La sorpresiva expulsión de Miguel Uribe Londoño de la contienda interna del Centro Democrático ha desatado una profunda crisis en el principal partido de oposición. Este hecho reconfigura el panorama de la derecha de cara a las elecciones presidenciales de 2026 y evidencia fracturas internas significativas. La decisión del partido se basó en una comunicación del precandidato Abelardo de la Espriella al expresidente Álvaro Uribe, en la que informaba que Uribe Londoño renunciaría a su aspiración para adherirse a su campaña. Sin embargo, Uribe Londoño desmintió categóricamente esta versión, declarando públicamente: “No renuncio ni me renuncian”, y exigiendo una rectificación que nunca llegó.
Por su parte, De la Espriella confirmó en un comunicado que Uribe Londoño sí le manifestó su deseo de renunciar a la precandidatura del partido para ser su fórmula vicepresidencial durante una reunión en Barranquilla. Este cruce de versiones contradictorias dejó en evidencia la desconfianza y las tensiones preexistentes.
Varios artículos señalan que el malestar con Uribe Londoño no era nuevo, citando su desacuerdo con los mecanismos de elección internos, su inasistencia a foros del partido y contactos no autorizados con firmas encuestadoras. Tras su salida, Uribe Londoño renunció irrevocablemente a su militancia en el partido.
La crisis deja al Centro Democrático, por primera vez, con una terna de precandidatas exclusivamente femenina (María Fernanda Cabal, Paloma Valencia y Paola Holguín) y subraya el papel disruptivo y la creciente influencia de Abelardo de la Espriella como un factor que aglutina y a la vez divide a los sectores de la derecha colombiana.

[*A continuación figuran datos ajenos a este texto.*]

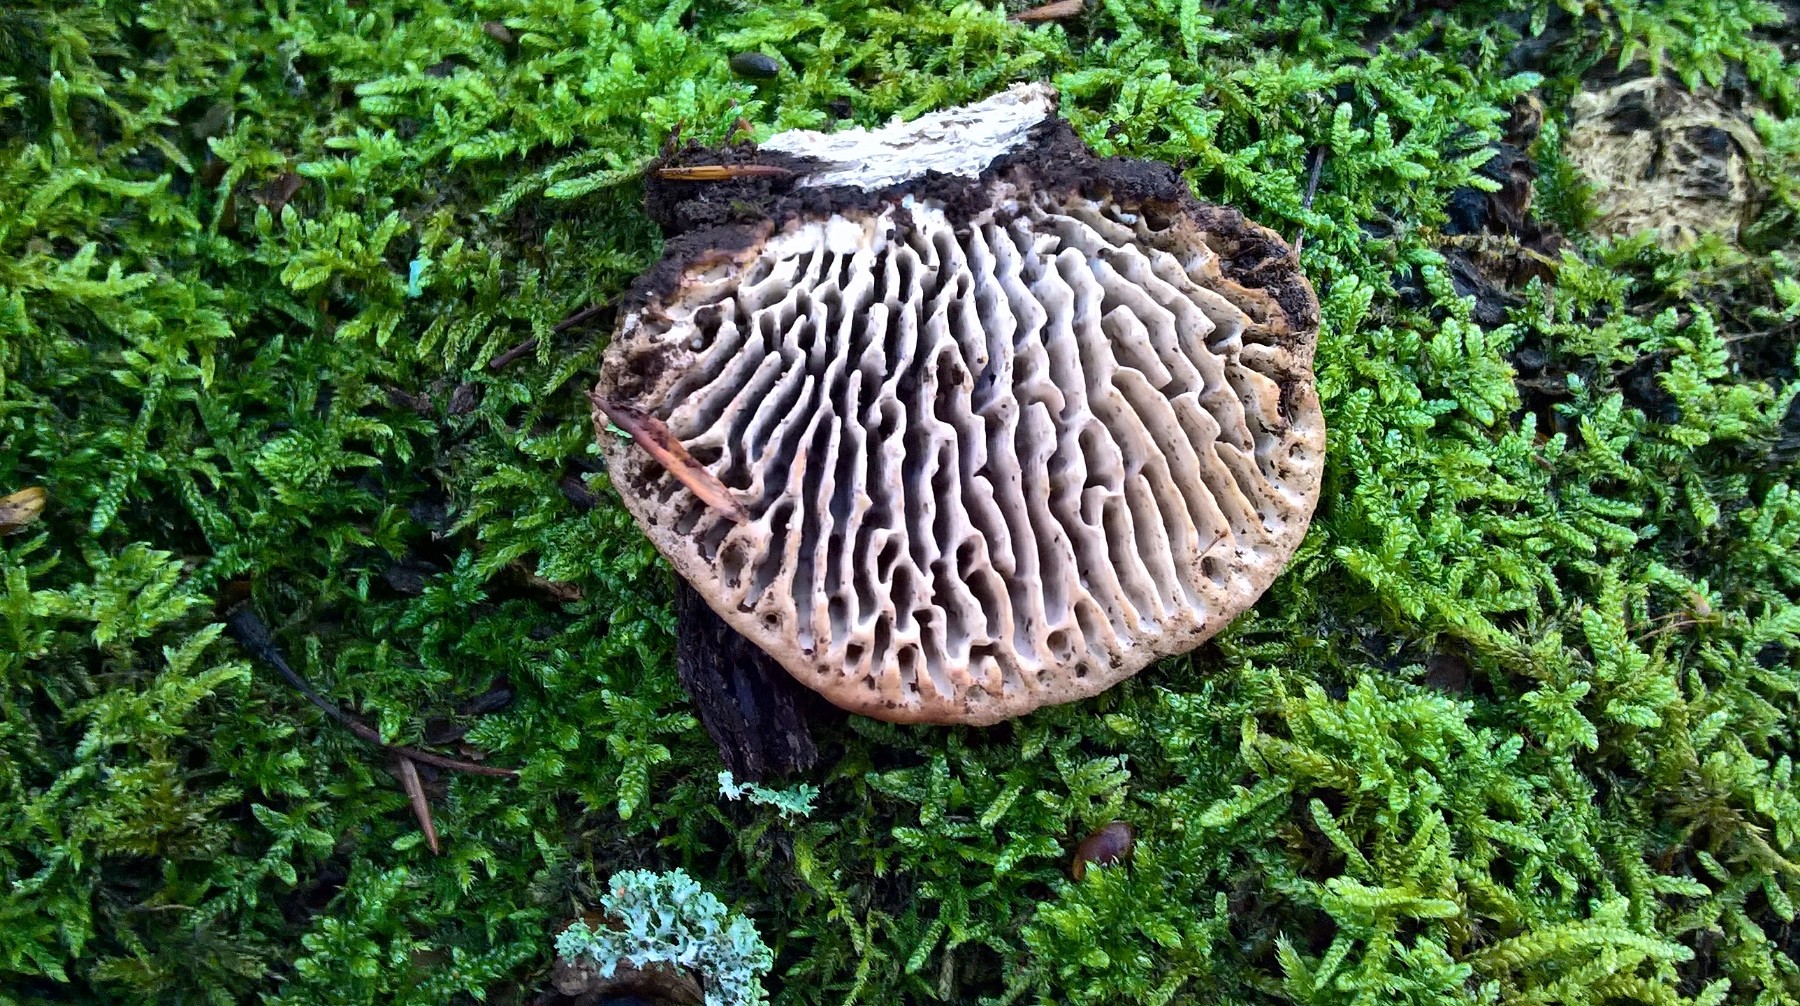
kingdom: Fungi
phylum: Basidiomycota
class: Agaricomycetes
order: Polyporales
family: Fomitopsidaceae
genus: Daedalea
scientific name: Daedalea quercina
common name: ege-labyrintsvamp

En resumenLa expulsión de Miguel Uribe Londoño del proceso interno del Centro Democrático, basada en versiones contradictorias sobre su supuesta adhesión a Abelardo de la Espriella, ha provocado una crisis que culminó con su renuncia al partido. Este evento fragmenta a la principal fuerza de oposición, redefine su baraja presidencial a una terna femenina y consolida a De la Espriella como una figura central y polarizante en la derecha.